Experimental approaches will include:
-
In vivo metabolic assessments: body weight monitoring, glucose and insulin tolerance tests, energy expenditure analysis, and body composition using DEXA.
-
Tissue-level studies: adipose and immune cell isolation and culture to assess cell-specific functions and inflammatory profiles.
-
Molecular and cellular readouts: Luminex multiplex cytokine assays, flow cytometry, qPCR, western blotting, and fluorescence microscopy.

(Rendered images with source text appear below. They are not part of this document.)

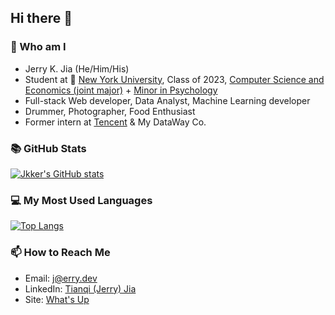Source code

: ## Hi there 👋


### 🙋‍ Who am I

- Jerry K. Jia (He/Him/His)
- Student at 🏫  [New York University](https://www.nyu.edu/), Class of 2023, [Computer Science and Economics (joint major)](https://cs.nyu.edu/home/undergrad/major_programs.html) + [Minor in Psychology](https://as.nyu.edu/content/nyu-as/as/departments/psychology/undergraduate/program-requirements.html)
- Full-stack Web developer, Data Analyst, Machine Learning developer
- Drummer, Photographer, Food Enthusiast
- Former intern at [Tencent](https://intl.cloud.tencent.com/) & My DataWay Co.

### 📚 GitHub Stats
[![Jkker's GitHub stats](https://github-stats.jerrykjia.com/api?username=Jkker&theme=dracula&count_private=true)](https://github.com/Jkker/github-readme-stats)

### 💻 My Most Used Languages
[![Top Langs](https://github-stats.jerrykjia.com/api/top-langs/?username=Jkker&hide=Jupyter%20Notebook,HTML&theme=dracula&langs_count=6&layout=compact&&count_private=true)](https://github.com/Jkker/github-readme-stats)


### 📫 How to Reach Me
- Email: [j@erry.dev](mailto:j@erry.dev)
- LinkedIn: [Tianqi (Jerry) Jia](https://www.linkedin.com/in/jerrykjia/)
- Site: [What's Up](https://www.jerrykjia.com/)

<!--
**Jkker/Jkker** is a ✨ _special_ ✨ repository because its `README.md` (this file) appears on your GitHub profile.

Here are some ideas to get you started:

- 🔭 I’m currently working on ...
- 🌱 I’m currently learning ...
- 👯 I’m looking to collaborate on ...
- 🤔 I’m looking for help with ...
- 💬 Ask me about ...
- 📫 How to reach me: ...
- 😄 Pronouns: ...
- ⚡ Fun fact: ...
-->
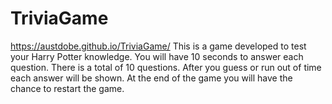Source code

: # TriviaGame
https://austdobe.github.io/TriviaGame/
This is a game developed to test your Harry Potter knowledge. You will have 10 seconds to answer each question. There is a total of 10 questions. After you guess or run out of time each answer will be shown.
At the end of the game you will have the chance to restart the game.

This project offers opportunities for high-impact research, potential publications, and skill development in both basic and translational immunometabolism.
Title: Engineering Immune-Compatible Islets in Scalable Encapsulation Platforms for Type 1 Diabetes Therapy
This project is part of a multidisciplinary initiative to develop next-generation biomaterial platforms that support long-term islet engraftment, function, and immune tolerance in type 1 diabetes (T1D). Building on our published work demonstrating that biomaterial-encapsulated islets can reverse hyperglycemia in diabetic mice, we now integrate biomaterials engineering, genome editing, and precision immunotherapy to overcome the primary barriers to successful islet replacement.
Graduate students will have the opportunity to contribute to one or more of the following project areas:
-
ECM-Engineered Biomaterials for Islet Support
Students will work with our tunable hydrogel system (“Dazhi-gel”) to test how variations in stiffness and extracellular matrix (ECM) composition affect islet viability, insulin secretion, and resilience to immune and metabolic stress. Experimental approaches include 3D biomaterial fabrication, live/dead and functional islet assays, and molecular profiling (RNA-seq, proteomics) to uncover material-induced signaling pathways. -
MHC Matching via Genome Engineering
Using CRISPR/Cas9, students will engineer donor or iPSC-derived islets to express recipient-specific MHC class I molecules to reduce alloimmune responses. This portion of the project involves cell culture, viral transduction, flow cytometry, and functional co-culture assays to assess immune recognition and compatibility. -
CAR-Treg Immunotherapy for Islet Grafts
Students will help generate and test CAR-engineered regulatory T cells (CAR-Tregs) that specifically suppress immune activation at the graft site. In vitro suppression assays, cytokine profiling, and in vivo mouse models will be used to evaluate the impact of CAR-Tregs on islet survival and graft tolerance.
This project is ideal for graduate students interested in immunoengineering, regenerative medicine, or diabetes therapeutics. Trainees will receive interdisciplinary training at the interface of bioengineering, immunology, and stem cell biology, and will have the opportunity to present at national conferences and contribute to peer-reviewed publications.